El caso es que el gesto de Monet, esa manera suya de forzar siempre la vista, molesta a más de uno. En la Galería hay mucha luz. De hecho, Ray Charles sigue llevando las gafas de sol puestas. Además, no falta quien s encargue de recordarle a Monet cada dos por tres que él no califica técnicamente como ciego. Al menos, no del todo. Y el pintor se defiende malhumorado. No hace más que quejars3e. “¿Acaso tres operaciones no te parecen suficientes? –suele protestar- ¿Eh?” Y sigue pintando. Si de verdad no merece estar ahí, que se atrevan a echarlo. Tal vez nunca fuera ciego del todo, pero tiene pruebas de la dramática incidencia que la pérdida de visión tuvo en su vida. En las cartas que escribió en vida a sus amigos reservaba siempre un párrafo para manifestar su terror permanente a no poder seguir pintando. Además, tiene gracia que sean los músicos quienes discuten la pertinencia de su ingreso. Qué sabrán. Por mucho que se lamenten, la ceguera no les perjudicó demasiado.
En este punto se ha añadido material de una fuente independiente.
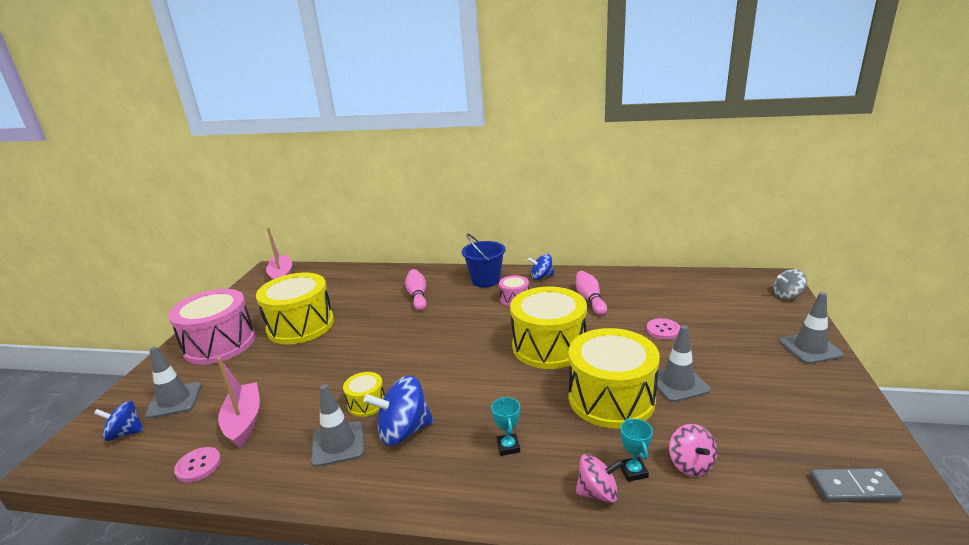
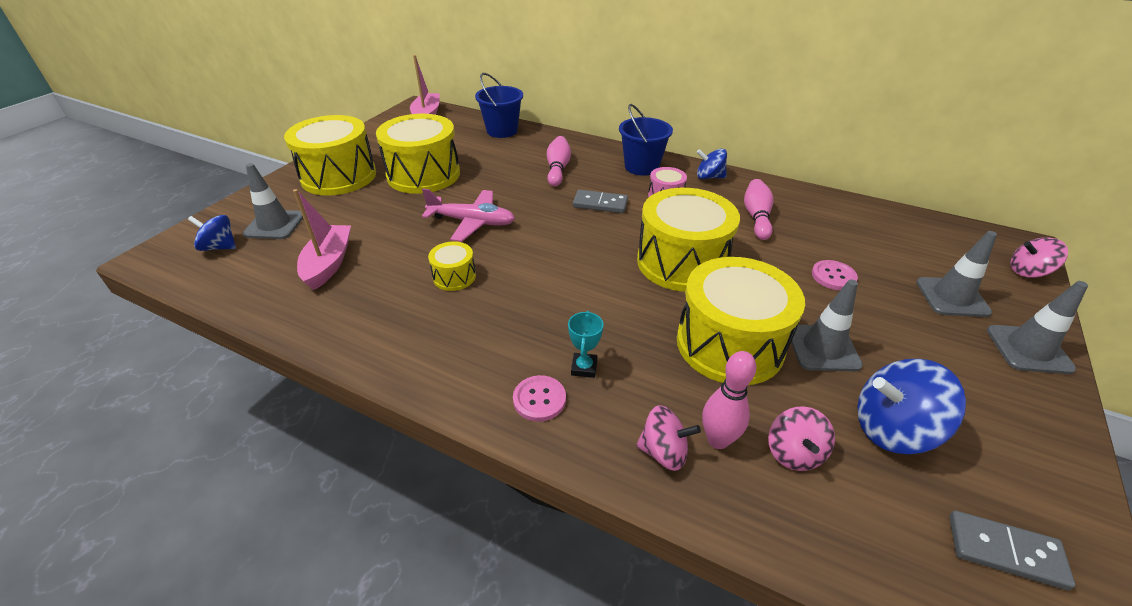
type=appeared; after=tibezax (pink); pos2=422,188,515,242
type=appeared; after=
Al contrario, más de uno ni siquiera hubiera sido músico si no llega a ser porque sus padres, compadecidos por su ceguera de nacimiento, quisieron compensarla con toda clase de atenciones. Por ejemplo: profesores particulares de música. Si viniera Beethoven a echarlo, o a afearle el privilegio, todavía. Pero… ¿los ciegos? Que sigan tocando y se dejen de joder. Tiene más derecho a sobrevivir en la Galería que cualquiera de ellos: una partitura se puede dictar; un cuadro, no.

De todas formas, si refunfuña tanto es porque siempre fue un poco cascarrabias. Nadie piensa echarlo. Durante buena parte de su vida, Monet se dedicó a cultivar opio porque en su época se recetaba como remedio para las cataratas. Como ya hemos aclarado, allí nadie padece cataratas, ni ninguna otra afección visual. Pero un poco de opio nunca viene mal cuando aprietan ciertos recuerdos. O viejos vicios, como le ocurre al bueno de Ray Charles. O cuando Bach se pone pesadito con las fugas y contrafugas. ¿Tendrá Víctor el suficiente humor para entender esta historia?